Manufacturers therefore have come to accept that quality takes time and comes at a price, and while they build these factors into their production schedule and pricing models, they inevitably still experience inconsistency and supply issues.

But in terms of sheet metalworking at least, there is a way to find a more satisfactory balance to the cost, quality and speed equation.

Let’s consider the process, from R&D all the way through to production and supply.

First, there’s the question of design and creating a prototype to ensure the correct tolerances and that the component is fit for purpose. This involves tooling and a degree of trial and error, potentially adding time and cost to the process, especially if the chosen material behaves in unexpected ways.

As every metal has distinctive qualities, and every design is unique, this is not uncommon. For example, aluminium, a soft metal, and titanium, a hard one, are both known to present specific challenges which can be costly to resolve.

Mechanical equipment including stamping and water jetting can shear, crush or damage metal edges

Then there’s the actual cutting itself. Mechanical equipment including stamping and water jetting can shear, crush or damage metal edges. Laser cutting uses heat which can also affect the metal.

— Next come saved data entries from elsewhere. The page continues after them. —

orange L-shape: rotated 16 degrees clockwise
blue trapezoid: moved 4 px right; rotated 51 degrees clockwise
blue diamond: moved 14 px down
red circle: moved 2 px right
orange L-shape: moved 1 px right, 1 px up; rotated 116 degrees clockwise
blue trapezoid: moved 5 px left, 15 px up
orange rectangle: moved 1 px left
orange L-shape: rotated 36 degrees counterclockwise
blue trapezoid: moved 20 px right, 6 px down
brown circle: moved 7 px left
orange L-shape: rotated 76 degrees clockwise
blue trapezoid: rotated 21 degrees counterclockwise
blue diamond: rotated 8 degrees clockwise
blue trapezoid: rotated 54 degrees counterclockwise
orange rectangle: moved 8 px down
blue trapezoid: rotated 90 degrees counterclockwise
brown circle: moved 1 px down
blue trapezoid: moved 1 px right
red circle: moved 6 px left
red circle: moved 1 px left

While these issues may be minimal and can be easily resolved, they nonetheless add another layer of complication. Burring, a feature of metal stamping, presents a similarly common challenge, calling for barrelling, linishing or electromechanical intervention to achieve the desired quality.

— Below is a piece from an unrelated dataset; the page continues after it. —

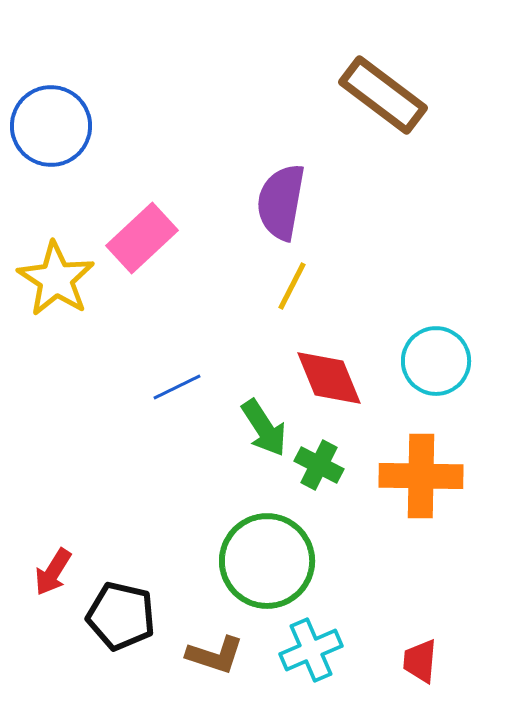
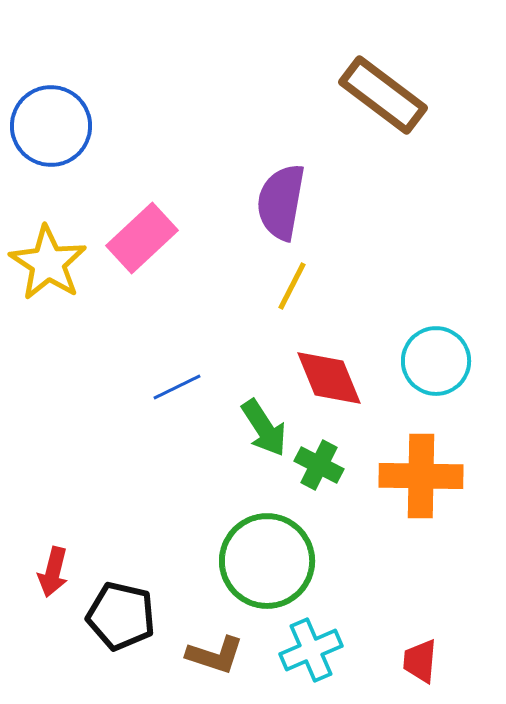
yellow star: moved 8 px left, 16 px up
red arrow: rotated 18 degrees counterclockwise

At every step of the process there are potential issues which can create additional cost, delays and lead-time uncertainty, any of which is problematic.

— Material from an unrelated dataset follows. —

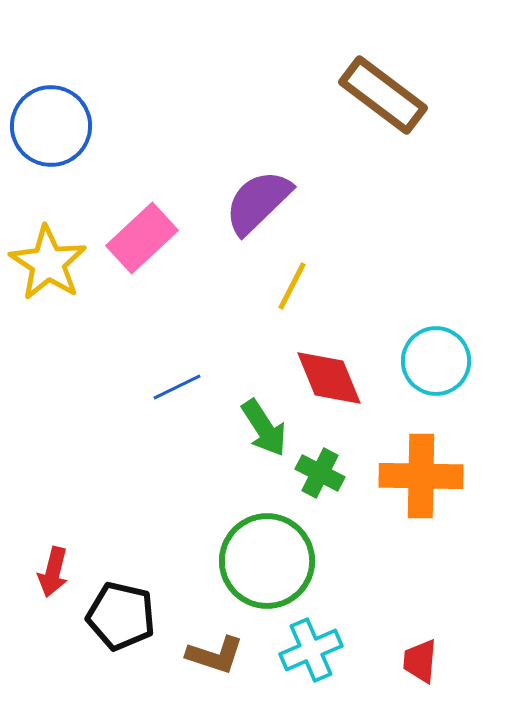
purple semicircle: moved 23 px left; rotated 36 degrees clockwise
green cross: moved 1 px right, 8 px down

Reducing complexity with photochemical etching

The root cause of this uncertainty is complexity, which usually translates into cost. The easiest way to combat this is through simplicity – such as that presented through photochemical etching.

More commonly referred to as chemical etching or photo etching, it’s a ‘subtractive machining process’ where components are printed on specially coated metals using UV light before selectively etched from the sheets. It has similarities with printing, except in 3D.

Capable of producing highly complex components, photochemical etching can be used on virtually any metal (with a thickness up to 1.5mm), and on sheets up to 1500mm in length.

Offering unlimited geometric customisation and infinitely repeatable accuracy, it’s perfectly suited to the speedy production of even the most intricate designs and is widely used across industry, even for the most extreme applications.

While the technology might be complex however, the process itself is streamlined, resulting in a highly cost-effective solution.

Fast, flexible prototyping in days

Digital tooling reduces the costs and time associated with the physical process. Similarly, during prototyping, engineers pay by the sheet of parts, minimising expenditure. And as all component features are etched at the same time – without burring – there’s no further cost for additional processes.

Batches of components can be processed from a single tool in one production run. As a consequence of all this, timeframes can be telescoped from weeks and even months into a matter of days – and sometimes even hours.

Conclusion

While other methods of metalworking – such as stamping, punching and laser and water-jet cutting – are quite capable of delivering a high-quality end-product, the key question is how well they stack up against the cost, quality and speed model. The answer is less well than photochemical etching.

By introducing simplicity into the process, chemical etching enables the cost-effective delivery of precision components, reducing risk and uncertainty throughout the supply chain.